Stajic, 69, said she felt vindicated. “As a forensic scientist, I am fully aware of the importance of validating each study,” she said. “My concern was if that study was not done, there could be wrongful convictions. And if the wrong people were convicted, that would mean the wrong person would be walking free.”
The city and the Office of Chief Medical Examiner said Monday that the settlement did not mean that Stajic was treated inappropriately. In pretrial papers, its directors had argued that there had been some unrelated concerns over how she managed her laboratory.
“The chief medical examiner’s decision was justified and appropriate,” said Nicholas Paolucci, the spokesman for the city’s Law Department. “However, based upon our legal assessment of the case, we determined that a settlement was in the best interest of the city.”
Stajic’s case, even without going to trial, shed light on the inner workings of a city agency that is often assumed to be untouched by political pressure. But the case’s bigger legacy may be one bit of information that her attorneys say came out in the lawsuit: They said it proved the city had never performed the study of the DNA technique as it had claimed.
The city argued it had conducted sufficient testing of the technique, known as Low Copy Number DNA testing. “OCME stands behinds its science,” said Aja Worthy-Davis, a spokeswoman for the office of the chief medical examiner.
Low Copy Number testing involves very minute amounts of DNA — often lifted from crime scene surfaces, such as weapon handles or bicycle handlebars, that multiple people have touched. The city first adopted this technique in 2006, and it is estimated to have been used in thousands of cases before it was phased out in January 2017. New York was the only crime lab in the country believed to have used the method.
Barry Scheck, a member of the state forensic panel and a criminal defense attorney known for his litigation on DNA technology, said that at a meeting of the State Commission on Forensic Science in October 2014, he had asked for a study proving that the method had been validated for use on extremely small genetic samples that contained DNA from more than one person, in conditions typical of a crime scene. Such samples were showing up in courtrooms as evidence, he said.
The medical examiner’s office had claimed it had done such a study, but refused to release it.
Stajic voted with Scheck and another panel member, also a defense attorney, to compel the release of the study. Even though the measure failed to pass, internal emails among her bosses showed how upset they were by her decision to side against her own agency and with the defense attorneys.
Stajic had been director of the toxicology laboratory lab at the city’s Office of the Chief Medical Examiner since 1986. She had served as a governor-appointed commissioner on the state forensics panel since 2004.
As a commissioner, she oversaw some of the operations of her own agency, which at times led to tension with her bosses when she spoke her mind. She had also clashed with Sampson in 2013, when, in her role as commissioner, she had questioned whether the director of another lab at the city medical examiner’s office, Dr. Mechthild Prinz, had been forced out unfairly, her lawsuit said.

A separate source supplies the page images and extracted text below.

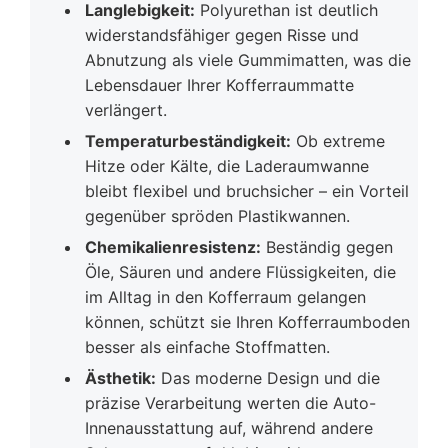
Langlebigkeit:
Polyurethan ist deutlich
widerstandsfähiger gegen Risse und
Abnutzung als viele Gummimatten, was die
Lebensdauer Ihrer Kofferraummatte
verlängert.
Temperaturbeständigkeit:
Ob extreme
Hitze oder Kälte, die Laderaumwanne
bleibt flexibel und bruchsicher – ein Vorteil
gegenüber spröden Plastikwannen.
Chemikalienresistenz:
Beständig gegen
Öle, Säuren und andere Flüssigkeiten, die
im Alltag in den Kofferraum gelangen
können, schützt sie Ihren Kofferraumboden
besser als einfache Stoffmatten.
Ästhetik:
Das moderne Design und die
präzise Verarbeitung werten die Auto-
Innenausstattung auf, während andere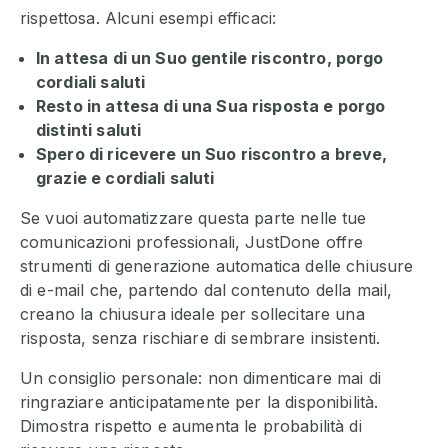
rispettosa. Alcuni esempi efficaci:
In attesa di un Suo gentile riscontro, porgo
cordiali saluti
Resto in attesa di una Sua risposta e porgo
distinti saluti
Spero di ricevere un Suo riscontro a breve,
grazie e cordiali saluti
Se vuoi automatizzare questa parte nelle tue
comunicazioni professionali, JustDone offre
strumenti di generazione automatica delle chiusure
di e-mail che, partendo dal contenuto della mail,
creano la chiusura ideale per sollecitare una
risposta, senza rischiare di sembrare insistenti.
Un consiglio personale: non dimenticare mai di
ringraziare anticipatamente per la disponibilità.
Dimostra rispetto e aumenta le probabilità di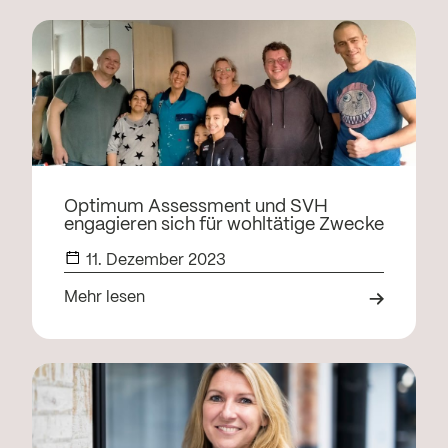
Optimum Assessment und SVH
engagieren sich für wohltätige Zwecke
11. Dezember 2023
Mehr lesen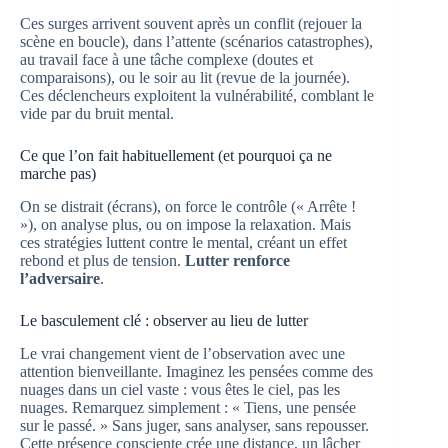
Ces surges arrivent souvent après un conflit (rejouer la
scène en boucle), dans l’attente (scénarios catastrophes),
au travail face à une tâche complexe (doutes et
comparaisons), ou le soir au lit (revue de la journée).
Ces déclencheurs exploitent la vulnérabilité, comblant le
vide par du bruit mental.
Ce que l’on fait habituellement (et pourquoi ça ne
marche pas)
On se distrait (écrans), on force le contrôle (« Arrête !
»), on analyse plus, ou on impose la relaxation. Mais
ces stratégies luttent contre le mental, créant un effet
rebond et plus de tension.
Lutter renforce
l’adversaire
.
Le basculement clé : observer au lieu de lutter
Le vrai changement vient de l’observation avec une
attention bienveillante. Imaginez les pensées comme des
nuages dans un ciel vaste : vous êtes le ciel, pas les
nuages. Remarquez simplement : « Tiens, une pensée
sur le passé. » Sans juger, sans analyser, sans repousser.
Cette présence consciente crée une distance, un lâcher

But her vote on the panel in 2014 seemed to be a tipping point.
Kevin Mintzer, one of Stajic’s attorneys, said that scientific data released in pretrial discovery in Stajic’s case showed that the study voted on during the panel meeting had never been actually been done, proving her suspicions right.
Scheck said: “Not only is it wrong as a matter of science and good public policy to retaliate against someone who is just voting to disclose a validation study, but now it turns out they never did the study.”
Timothy Kupferschmid, the chief of laboratories for the medical examiner’s office, wrote in a 2016 memo to his colleagues that Low Copy Number DNA testing was being replaced with a newer technique, without mentioning the controversy over its use or concerns over its reliability.
Jessica Goldthwaite, a staff attorney with the DNA Unit of the Legal Aid Society in New York City, said that she believed the city actually stopped using the technique because “the risk of unreliable results was too high.” She noted that there may still be old cases that are using evidence analyzed with the technique.
“Dr. Stajic did the right thing,” she said. “She stood up for transparency, accountability and science as a member of the commission, but that’s what a good scientist would do. She said look, you are making a claim, show us the data to back it up.”